#### Text excerpt
# March madness brackets



## grunt_smacker (Sep 7, 2007)

Those that are interested in competing in the annual NCAA brackets feel free to join in.
Here is the link

http://tournament.fantasysports.yah...nprivategroup_assign_team?GID=13053&P=hunters

if it asks for a password it is

hunters

Good luck to all and don't forget to name your bracket the same as your user name on here so we can tell each other apart.
You can not fill them out until the 17th of March, so don't forget to go back and fill out your brackets


----------



## grunt_smacker (Sep 7, 2007)

Games start this weekend, so let everybody know and fill out those brackets!!!


----------



## proutdoors (Sep 24, 2007)

I'm in. I never do very good, but its lots of fun...


----------



## dkhntrdstn (Sep 7, 2007)

man i missed this one


----------



## Wind In His Hair (Dec 31, 2009)

dkhntrdstn said:


> man i missed this one


Everyone did. I read that there were over 3 million people that participated in Yahoo brackets alone, and only 9 of them picked the Final Four correctly.


----------



## grunt_smacker (Sep 7, 2007)

Thanks to all those who participated this year.

[Dataset entries]
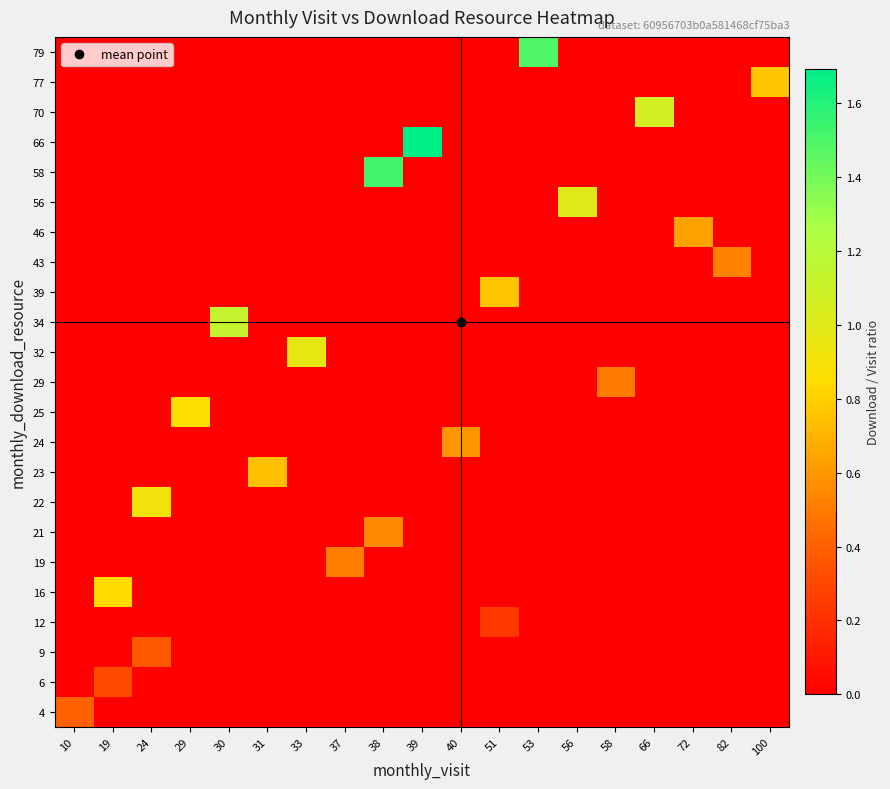

Reading left to right, list all the values displayed in this chart.

4: 10=0.4	19=-1.0	24=-1.0	29=-1.0	30=-1.0	31=-1.0	33=-1.0	37=-1.0	38=-1.0	39=-1.0	40=-1.0	51=-1.0	53=-1.0	56=-1.0	58=-1.0	66=-1.0	72=-1.0	82=-1.0	100=-1.0
6: 10=-1.0	19=0.3	24=-1.0	29=-1.0	30=-1.0	31=-1.0	33=-1.0	37=-1.0	38=-1.0	39=-1.0	40=-1.0	51=-1.0	53=-1.0	56=-1.0	58=-1.0	66=-1.0	72=-1.0	82=-1.0	100=-1.0
9: 10=-1.0	19=-1.0	24=0.4	29=-1.0	30=-1.0	31=-1.0	33=-1.0	37=-1.0	38=-1.0	39=-1.0	40=-1.0	51=-1.0	53=-1.0	56=-1.0	58=-1.0	66=-1.0	72=-1.0	82=-1.0	100=-1.0
12: 10=-1.0	19=-1.0	24=-1.0	29=-1.0	30=-1.0	31=-1.0	33=-1.0	37=-1.0	38=-1.0	39=-1.0	40=-1.0	51=0.2	53=-1.0	56=-1.0	58=-1.0	66=-1.0	72=-1.0	82=-1.0	100=-1.0
16: 10=-1.0	19=0.8	24=-1.0	29=-1.0	30=-1.0	31=-1.0	33=-1.0	37=-1.0	38=-1.0	39=-1.0	40=-1.0	51=-1.0	53=-1.0	56=-1.0	58=-1.0	66=-1.0	72=-1.0	82=-1.0	100=-1.0
19: 10=-1.0	19=-1.0	24=-1.0	29=-1.0	30=-1.0	31=-1.0	33=-1.0	37=0.5	38=-1.0	39=-1.0	40=-1.0	51=-1.0	53=-1.0	56=-1.0	58=-1.0	66=-1.0	72=-1.0	82=-1.0	100=-1.0
21: 10=-1.0	19=-1.0	24=-1.0	29=-1.0	30=-1.0	31=-1.0	33=-1.0	37=-1.0	38=0.6	39=-1.0	40=-1.0	51=-1.0	53=-1.0	56=-1.0	58=-1.0	66=-1.0	72=-1.0	82=-1.0	100=-1.0
22: 10=-1.0	19=-1.0	24=0.9	29=-1.0	30=-1.0	31=-1.0	33=-1.0	37=-1.0	38=-1.0	39=-1.0	40=-1.0	51=-1.0	53=-1.0	56=-1.0	58=-1.0	66=-1.0	72=-1.0	82=-1.0	100=-1.0
23: 10=-1.0	19=-1.0	24=-1.0	29=-1.0	30=-1.0	31=0.7	33=-1.0	37=-1.0	38=-1.0	39=-1.0	40=-1.0	51=-1.0	53=-1.0	56=-1.0	58=-1.0	66=-1.0	72=-1.0	82=-1.0	100=-1.0
24: 10=-1.0	19=-1.0	24=-1.0	29=-1.0	30=-1.0	31=-1.0	33=-1.0	37=-1.0	38=-1.0	39=-1.0	40=0.6	51=-1.0	53=-1.0	56=-1.0	58=-1.0	66=-1.0	72=-1.0	82=-1.0	100=-1.0
25: 10=-1.0	19=-1.0	24=-1.0	29=0.9	30=-1.0	31=-1.0	33=-1.0	37=-1.0	38=-1.0	39=-1.0	40=-1.0	51=-1.0	53=-1.0	56=-1.0	58=-1.0	66=-1.0	72=-1.0	82=-1.0	100=-1.0
29: 10=-1.0	19=-1.0	24=-1.0	29=-1.0	30=-1.0	31=-1.0	33=-1.0	37=-1.0	38=-1.0	39=-1.0	40=-1.0	51=-1.0	53=-1.0	56=-1.0	58=0.5	66=-1.0	72=-1.0	82=-1.0	100=-1.0
32: 10=-1.0	19=-1.0	24=-1.0	29=-1.0	30=-1.0	31=-1.0	33=1.0	37=-1.0	38=-1.0	39=-1.0	40=-1.0	51=-1.0	53=-1.0	56=-1.0	58=-1.0	66=-1.0	72=-1.0	82=-1.0	100=-1.0
34: 10=-1.0	19=-1.0	24=-1.0	29=-1.0	30=1.1	31=-1.0	33=-1.0	37=-1.0	38=-1.0	39=-1.0	40=-1.0	51=-1.0	53=-1.0	56=-1.0	58=-1.0	66=-1.0	72=-1.0	82=-1.0	100=-1.0
39: 10=-1.0	19=-1.0	24=-1.0	29=-1.0	30=-1.0	31=-1.0	33=-1.0	37=-1.0	38=-1.0	39=-1.0	40=-1.0	51=0.8	53=-1.0	56=-1.0	58=-1.0	66=-1.0	72=-1.0	82=-1.0	100=-1.0
43: 10=-1.0	19=-1.0	24=-1.0	29=-1.0	30=-1.0	31=-1.0	33=-1.0	37=-1.0	38=-1.0	39=-1.0	40=-1.0	51=-1.0	53=-1.0	56=-1.0	58=-1.0	66=-1.0	72=-1.0	82=0.5	100=-1.0
46: 10=-1.0	19=-1.0	24=-1.0	29=-1.0	30=-1.0	31=-1.0	33=-1.0	37=-1.0	38=-1.0	39=-1.0	40=-1.0	51=-1.0	53=-1.0	56=-1.0	58=-1.0	66=-1.0	72=0.6	82=-1.0	100=-1.0
56: 10=-1.0	19=-1.0	24=-1.0	29=-1.0	30=-1.0	31=-1.0	33=-1.0	37=-1.0	38=-1.0	39=-1.0	40=-1.0	51=-1.0	53=-1.0	56=1.0	58=-1.0	66=-1.0	72=-1.0	82=-1.0	100=-1.0
58: 10=-1.0	19=-1.0	24=-1.0	29=-1.0	30=-1.0	31=-1.0	33=-1.0	37=-1.0	38=1.5	39=-1.0	40=-1.0	51=-1.0	53=-1.0	56=-1.0	58=-1.0	66=-1.0	72=-1.0	82=-1.0	100=-1.0
66: 10=-1.0	19=-1.0	24=-1.0	29=-1.0	30=-1.0	31=-1.0	33=-1.0	37=-1.0	38=-1.0	39=1.7	40=-1.0	51=-1.0	53=-1.0	56=-1.0	58=-1.0	66=-1.0	72=-1.0	82=-1.0	100=-1.0
70: 10=-1.0	19=-1.0	24=-1.0	29=-1.0	30=-1.0	31=-1.0	33=-1.0	37=-1.0	38=-1.0	39=-1.0	40=-1.0	51=-1.0	53=-1.0	56=-1.0	58=-1.0	66=1.1	72=-1.0	82=-1.0	100=-1.0
77: 10=-1.0	19=-1.0	24=-1.0	29=-1.0	30=-1.0	31=-1.0	33=-1.0	37=-1.0	38=-1.0	39=-1.0	40=-1.0	51=-1.0	53=-1.0	56=-1.0	58=-1.0	66=-1.0	72=-1.0	82=-1.0	100=0.8
79: 10=-1.0	19=-1.0	24=-1.0	29=-1.0	30=-1.0	31=-1.0	33=-1.0	37=-1.0	38=-1.0	39=-1.0	40=-1.0	51=-1.0	53=1.5	56=-1.0	58=-1.0	66=-1.0	72=-1.0	82=-1.0	100=-1.0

#### Instructions for the task
Extend the forum thread on March Madness brackets, starting right after its final line.

#### Answer to the problem
Rank Bracket--------1------2-----3----4---Semis-----Finals------Points----Possible Pts
1 cat's dartboard--22----24----12---8-----16---32 (Louisville)----114----114
2 Produece-------23-----16----12---8-----16---32 (Louisville) ---107----107
3 SvMoose-------22-----14----12---8-----16---32 (Louisville)----104----104
4 mikevanwilder---21-----22----16---8-----16---0 (Indiana)-------83-----83
5 *Grunt_smacker-19-----20----4---8------0----0 (Indiana)-------51-----51
6 Wind In His Hair--19----16----8----0-----0-----0 (Gonzaga)------43-----43

Congrats to the lucky ones who didn't get to busted out early on this year!


----------



## Catherder (Aug 2, 2008)

Thanks for running it for us this year. It was quite a tournament. Lets do it again next year!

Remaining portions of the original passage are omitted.